If one could consider a viper in muslin amiable.

“Exactly,” he said. “Miss Burke is a lady, and she would never contradict—”

“Of course not,” Charlotte interrupted yet again, though she was paying him little heed, instead taking her time by examining her nails. She heaved a bored sigh. “She’s entirely proper, quite staid in her affections, I have to imagine. Some might call such a paragon terribly dull, but I suppose you’d find her lack of passion perfectly satisfactory.” She let her words settle down into his imagination and then looked up at him and shifted ever so slightly, like Lottie might have, subtly lifting her bosom so it strained at the top of her bodice. She let her lips tip
in a sly, secret smile. “But is that what you really want, Lord Trent? A man who secretly reads Coleridge?”

She sent him the exact same look that Arbuckle had claimed gave her portrait as Helen of Troy the perfect expression—the kind of come-hither glance that could entice a man to leave hearth and kin, to launch a thousand ships, to breach a hundred defenses to claim her heart.

Claim her as his own
.

She must have captured it perfectly, because Sebastian’s mouth fell open in an expression of shock and amazement. “Lottie, I—”

Lottie.
Charlotte sat up. Hearing her name on his lips was a heady lure. She rose and took a few tentative steps toward him.

But this wasn’t the same rakish man who’d opened her eyes to love…at least not yet, she reasoned as she mused how best to awaken him.

Rouse him.

Memories assailed her—of him sweeping into the house on Little Titchfield Street hungry for her kiss, of him naked—gloriously so, of all those nights he’d claimed her. She let that passion bubble up inside her, and she shot him a hooded glance that promised passion and danger.

Sebastian reeled back, bumping into the door, closing it and making it so they were all alone and secluded in the cozy room. “Forgive me,” he stammered. “I don’t know why I keep calling you that. Highly improper.”

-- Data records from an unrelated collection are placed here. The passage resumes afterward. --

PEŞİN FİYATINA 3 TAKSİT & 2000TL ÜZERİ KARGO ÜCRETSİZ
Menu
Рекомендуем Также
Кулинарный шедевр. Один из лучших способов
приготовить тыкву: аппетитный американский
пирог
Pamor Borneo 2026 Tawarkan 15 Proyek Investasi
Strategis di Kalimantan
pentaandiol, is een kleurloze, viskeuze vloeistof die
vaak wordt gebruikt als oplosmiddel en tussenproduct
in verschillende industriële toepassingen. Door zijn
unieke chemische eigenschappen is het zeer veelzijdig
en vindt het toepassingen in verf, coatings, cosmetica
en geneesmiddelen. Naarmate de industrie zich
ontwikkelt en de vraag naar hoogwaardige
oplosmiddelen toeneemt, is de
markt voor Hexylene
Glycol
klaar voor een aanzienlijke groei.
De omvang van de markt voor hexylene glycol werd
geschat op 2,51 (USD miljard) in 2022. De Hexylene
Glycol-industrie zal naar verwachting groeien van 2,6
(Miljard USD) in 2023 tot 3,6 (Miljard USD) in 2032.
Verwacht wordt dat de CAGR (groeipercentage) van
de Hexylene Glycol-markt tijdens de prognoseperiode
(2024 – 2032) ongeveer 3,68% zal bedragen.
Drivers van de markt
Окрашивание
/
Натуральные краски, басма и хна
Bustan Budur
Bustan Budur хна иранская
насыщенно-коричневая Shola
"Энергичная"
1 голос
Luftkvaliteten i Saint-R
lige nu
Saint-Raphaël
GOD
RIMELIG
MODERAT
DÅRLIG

And while he might appear flustered and ready to take flight, Charlotte knew this man well enough to know that he was tempted. Despite his honor, despite the complete
impropriety of this scene, Sebastian Marlowe found her tempting.

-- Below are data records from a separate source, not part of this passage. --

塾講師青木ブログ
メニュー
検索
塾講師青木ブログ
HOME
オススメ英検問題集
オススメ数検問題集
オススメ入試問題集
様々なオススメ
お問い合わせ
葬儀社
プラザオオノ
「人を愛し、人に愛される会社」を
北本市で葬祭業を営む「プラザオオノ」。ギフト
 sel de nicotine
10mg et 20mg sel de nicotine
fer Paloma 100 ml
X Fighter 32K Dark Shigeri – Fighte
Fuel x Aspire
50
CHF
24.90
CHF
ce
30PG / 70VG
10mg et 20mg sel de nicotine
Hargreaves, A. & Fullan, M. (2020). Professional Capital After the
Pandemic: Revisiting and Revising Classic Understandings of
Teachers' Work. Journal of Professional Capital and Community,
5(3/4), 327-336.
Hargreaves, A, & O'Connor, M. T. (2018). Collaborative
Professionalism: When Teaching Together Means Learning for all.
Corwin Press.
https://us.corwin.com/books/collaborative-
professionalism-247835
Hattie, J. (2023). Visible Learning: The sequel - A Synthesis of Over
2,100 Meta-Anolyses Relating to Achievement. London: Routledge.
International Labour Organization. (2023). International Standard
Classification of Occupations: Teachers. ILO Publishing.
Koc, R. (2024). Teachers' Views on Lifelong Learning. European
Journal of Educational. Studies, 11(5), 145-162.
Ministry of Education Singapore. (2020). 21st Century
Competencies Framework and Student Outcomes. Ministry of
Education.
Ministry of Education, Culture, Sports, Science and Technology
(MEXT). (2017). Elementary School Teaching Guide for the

And that was all she needed.

As his hand went to the latch, she took a few more steps. “I suppose so. But is it wrong if I don’t mind?” She smiled again and moved closer still, feeling with each passing second like her Cyprian twin.

“Lottie,”
he managed again. “I don’t know why, but it fits you.” He stood stock still, poised and taut. The tension between them, those ethereal memories, leaving them both transfixed…

“We shouldn’t be down here alone,” he finally said, as if he was warning her. “It isn’t proper. It isn’t done. Why, someone might think I was…well, that I was…”

“Trying to ruin me?” Charlotte smiled. “Would you ruin me, Lord Trent?”

 

Sebastian repeated Miss Wilmont’s question over in his mind.

Would you ruin me, Lord Trent?

His gaze moved quickly from the swell of her bodice to the curve of her neck to the full line of her lips, pursed and ready to be devoured.